The resulting granules are of uniform nature and very good flowability. After admixing suitable tableting excipients, they can be processed immediately into solid, single-dose dosage forms.

Special precautions to avoid hygroscopic processes when processing the dried extracts into granules can be dispensed with within the usual processing periods.

embodiments

The method according to the invention will be explained in more detail below in exemplary embodiments.

example 1 Granulate preparation with viscous horse chestnut extract

1.20 kg of low-viscosity methyl silicone oil are sprayed at room temperature to 66.00 kg of microcrystalline cellulose with a suitable nozzle setting in the fluidized-bed granulator. Then 66.00kg horse chestnut extract are heated to 6O ⁰ C in a heated mixing vessel and applied with vorg'ebener nozzle setting and air flow at a maximum of 60 ⁰ C product temperature.
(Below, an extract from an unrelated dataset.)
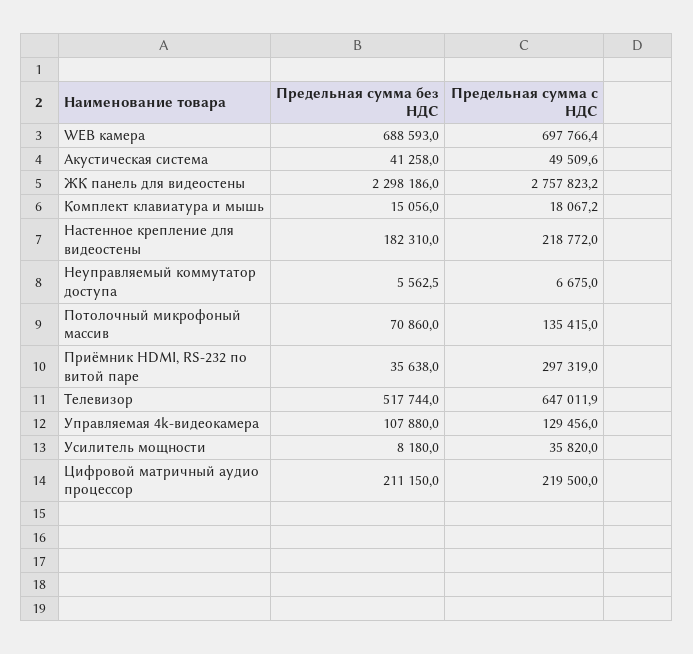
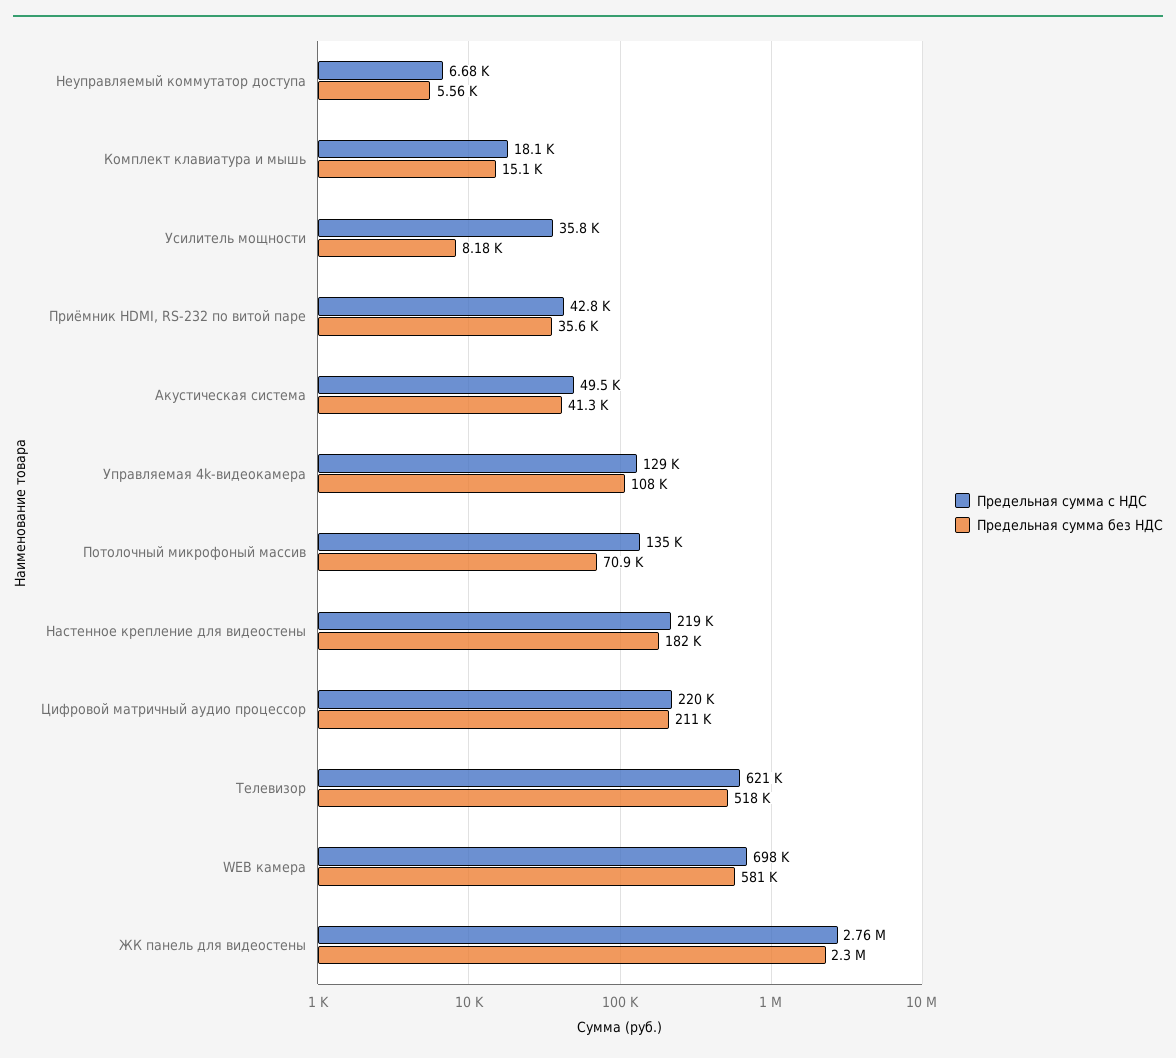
Предельная сумма без НДС, WEB камера: 688593 -> 581000
Предельная сумма с НДС, Приёмник HDMI, RS-232 по витой паре: 297319 -> 42800
Предельная сумма с НДС, Телевизор: 647011.9 -> 621000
The resulting total mass of 115.00 kg granules is removed at an exhaust air temperature of 37 ⁰ C from the granulator, mixed with other tabletting excipients and processed into compacts.

Example 2 Granulate preparation with concentrated aqueous solution

1.00 kg of low-viscosity methyl silicone oil are sprayed at room temperature to 46.00 kg of microcrystalline cellulose with a suitable nozzle position in the fluidized-bed granulator. Subsequently, 50.00 kg Detajmiumhydrogentartrat, which were previously dissolved in a heated mixing vessel in 33.50 kg of water at 60 ⁰ C maximum, applied with a predetermined nozzle setting and air flow at a maximum of 45 ⁰ C product temperature.

The total mass of 97,00 kg granules is removed from the granulator at an exhaust air temperature of 37 ° C, mixed with other tabletting aids and processed into compacts.

Claims (3)

1. A method for granulating concentrated aqueous solutions of active substance in the fluidized bed using methylsilicone oil-treated cellulose as a carrier material, characterized in that the methylsilicone oil used for the hydrophobization of the cellulose has a viscosity between 180 and 22OcP / that 0.5 to 3% of Methylsilikonöls in the cellulosic material can be incorporated and that the process is carried out at 20 to 6O ⁰ C. 2. The method according to item 1, characterized in that preferably 1% methyl silicone oil is incorporated. 3. Method according to the points 1 and 2, characterized in that the active substance solution and the hydrophobized cellulose in a weight ratio of 0.5 to 2: 1 are used for granulation.